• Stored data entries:
□ □ □ □ □ □ □
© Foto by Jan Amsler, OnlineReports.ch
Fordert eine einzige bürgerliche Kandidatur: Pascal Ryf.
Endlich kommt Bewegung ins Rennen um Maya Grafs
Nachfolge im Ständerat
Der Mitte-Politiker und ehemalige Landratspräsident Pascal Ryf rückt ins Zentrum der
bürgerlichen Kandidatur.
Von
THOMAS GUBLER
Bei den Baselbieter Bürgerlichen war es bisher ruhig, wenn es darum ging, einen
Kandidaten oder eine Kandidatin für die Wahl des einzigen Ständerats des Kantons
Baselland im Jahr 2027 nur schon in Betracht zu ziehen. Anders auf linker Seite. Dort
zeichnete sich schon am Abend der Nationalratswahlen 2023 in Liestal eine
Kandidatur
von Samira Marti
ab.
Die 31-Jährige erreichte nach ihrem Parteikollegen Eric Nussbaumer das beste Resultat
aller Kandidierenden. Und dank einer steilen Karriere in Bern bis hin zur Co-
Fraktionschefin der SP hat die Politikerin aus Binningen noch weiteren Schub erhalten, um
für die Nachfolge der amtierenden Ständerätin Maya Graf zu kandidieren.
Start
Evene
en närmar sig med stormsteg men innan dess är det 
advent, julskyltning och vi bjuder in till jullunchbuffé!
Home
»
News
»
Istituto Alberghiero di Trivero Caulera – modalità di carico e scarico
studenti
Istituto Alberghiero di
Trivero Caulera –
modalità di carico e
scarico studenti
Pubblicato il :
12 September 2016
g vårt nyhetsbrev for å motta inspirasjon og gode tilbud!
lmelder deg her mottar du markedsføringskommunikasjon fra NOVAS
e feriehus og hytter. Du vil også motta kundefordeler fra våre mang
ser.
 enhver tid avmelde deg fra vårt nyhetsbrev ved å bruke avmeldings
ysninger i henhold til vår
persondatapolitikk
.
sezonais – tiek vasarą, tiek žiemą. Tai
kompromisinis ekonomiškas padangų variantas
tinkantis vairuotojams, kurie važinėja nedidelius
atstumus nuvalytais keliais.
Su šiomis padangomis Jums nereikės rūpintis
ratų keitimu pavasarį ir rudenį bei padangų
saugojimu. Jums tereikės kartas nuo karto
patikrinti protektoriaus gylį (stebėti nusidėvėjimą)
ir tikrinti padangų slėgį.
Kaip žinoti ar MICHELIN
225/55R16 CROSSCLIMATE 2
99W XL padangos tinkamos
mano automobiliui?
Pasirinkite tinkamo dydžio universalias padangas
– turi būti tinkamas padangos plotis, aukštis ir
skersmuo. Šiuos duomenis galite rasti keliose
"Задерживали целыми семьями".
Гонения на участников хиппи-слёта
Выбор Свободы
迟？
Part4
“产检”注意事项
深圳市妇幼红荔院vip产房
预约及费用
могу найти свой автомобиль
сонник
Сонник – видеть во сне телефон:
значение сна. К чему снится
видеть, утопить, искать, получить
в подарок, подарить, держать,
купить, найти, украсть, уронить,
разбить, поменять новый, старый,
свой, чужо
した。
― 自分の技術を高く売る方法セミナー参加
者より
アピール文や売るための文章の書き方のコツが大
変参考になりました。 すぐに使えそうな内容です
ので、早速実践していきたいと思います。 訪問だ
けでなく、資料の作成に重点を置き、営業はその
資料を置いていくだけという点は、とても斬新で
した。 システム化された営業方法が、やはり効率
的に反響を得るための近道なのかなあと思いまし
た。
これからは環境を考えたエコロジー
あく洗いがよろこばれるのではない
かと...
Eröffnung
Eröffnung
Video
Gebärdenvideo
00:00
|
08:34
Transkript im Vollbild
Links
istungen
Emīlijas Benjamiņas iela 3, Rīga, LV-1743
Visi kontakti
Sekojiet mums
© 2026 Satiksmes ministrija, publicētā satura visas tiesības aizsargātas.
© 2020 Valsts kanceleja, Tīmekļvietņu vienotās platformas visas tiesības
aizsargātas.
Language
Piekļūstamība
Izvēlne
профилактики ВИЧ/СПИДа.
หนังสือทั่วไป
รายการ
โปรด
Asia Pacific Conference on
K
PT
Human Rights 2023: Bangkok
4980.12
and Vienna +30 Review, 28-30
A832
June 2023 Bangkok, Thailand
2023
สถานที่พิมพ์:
□ □ □ □ □ □ □
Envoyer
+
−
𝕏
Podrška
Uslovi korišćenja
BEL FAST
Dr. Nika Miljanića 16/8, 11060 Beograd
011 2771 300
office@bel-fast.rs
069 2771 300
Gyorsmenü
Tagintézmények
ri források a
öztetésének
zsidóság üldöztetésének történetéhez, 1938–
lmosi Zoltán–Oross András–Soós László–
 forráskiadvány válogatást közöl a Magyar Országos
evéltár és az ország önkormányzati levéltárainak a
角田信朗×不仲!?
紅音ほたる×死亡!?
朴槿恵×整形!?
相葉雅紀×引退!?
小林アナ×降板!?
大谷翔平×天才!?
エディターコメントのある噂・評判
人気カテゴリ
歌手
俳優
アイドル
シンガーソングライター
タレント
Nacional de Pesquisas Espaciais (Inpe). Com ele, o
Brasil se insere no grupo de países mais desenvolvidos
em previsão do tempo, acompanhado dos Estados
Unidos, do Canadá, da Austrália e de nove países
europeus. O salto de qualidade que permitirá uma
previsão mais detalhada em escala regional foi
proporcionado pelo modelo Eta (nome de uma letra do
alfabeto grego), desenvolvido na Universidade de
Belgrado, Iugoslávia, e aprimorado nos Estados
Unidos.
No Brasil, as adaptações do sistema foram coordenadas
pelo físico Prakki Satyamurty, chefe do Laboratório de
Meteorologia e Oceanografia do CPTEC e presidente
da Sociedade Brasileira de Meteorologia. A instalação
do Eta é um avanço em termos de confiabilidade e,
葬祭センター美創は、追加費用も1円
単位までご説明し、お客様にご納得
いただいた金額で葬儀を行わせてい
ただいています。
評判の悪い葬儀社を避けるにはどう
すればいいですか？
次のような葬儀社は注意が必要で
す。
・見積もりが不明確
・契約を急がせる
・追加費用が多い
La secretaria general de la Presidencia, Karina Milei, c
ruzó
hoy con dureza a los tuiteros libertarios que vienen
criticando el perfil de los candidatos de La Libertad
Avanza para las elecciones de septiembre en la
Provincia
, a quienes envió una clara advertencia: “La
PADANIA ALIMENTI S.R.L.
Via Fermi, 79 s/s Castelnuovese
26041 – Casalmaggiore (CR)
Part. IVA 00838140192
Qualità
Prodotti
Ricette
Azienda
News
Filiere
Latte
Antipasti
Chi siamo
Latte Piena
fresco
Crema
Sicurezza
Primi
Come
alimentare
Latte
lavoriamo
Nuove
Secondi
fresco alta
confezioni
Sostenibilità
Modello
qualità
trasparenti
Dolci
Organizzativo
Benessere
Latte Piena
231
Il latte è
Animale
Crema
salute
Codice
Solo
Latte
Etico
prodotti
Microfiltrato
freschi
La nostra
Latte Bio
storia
□ □ □ □ □ □ □
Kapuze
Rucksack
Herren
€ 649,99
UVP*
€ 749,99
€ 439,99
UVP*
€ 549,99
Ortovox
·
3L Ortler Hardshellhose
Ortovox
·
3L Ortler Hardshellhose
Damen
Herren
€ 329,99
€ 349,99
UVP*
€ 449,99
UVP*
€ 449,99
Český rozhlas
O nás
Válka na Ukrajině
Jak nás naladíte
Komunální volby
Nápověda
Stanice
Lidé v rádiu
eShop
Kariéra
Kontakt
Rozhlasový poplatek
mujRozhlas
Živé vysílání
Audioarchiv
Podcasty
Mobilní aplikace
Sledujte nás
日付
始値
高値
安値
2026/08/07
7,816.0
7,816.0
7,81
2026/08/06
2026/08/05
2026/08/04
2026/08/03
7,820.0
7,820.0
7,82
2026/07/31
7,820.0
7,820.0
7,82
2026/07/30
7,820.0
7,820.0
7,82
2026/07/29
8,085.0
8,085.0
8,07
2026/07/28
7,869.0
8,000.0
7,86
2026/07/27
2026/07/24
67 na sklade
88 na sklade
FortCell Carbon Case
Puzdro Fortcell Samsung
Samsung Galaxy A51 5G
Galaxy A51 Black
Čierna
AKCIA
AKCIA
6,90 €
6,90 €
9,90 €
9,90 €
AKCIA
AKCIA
□ □ □ □ □ □ □
• Aim of the task:
Within the entries, find all lines that contain "Bangkok" and copy each one.

• Solution for this problem:
Human Rights 2023: Bangkok
June 2023 Bangkok, Thailand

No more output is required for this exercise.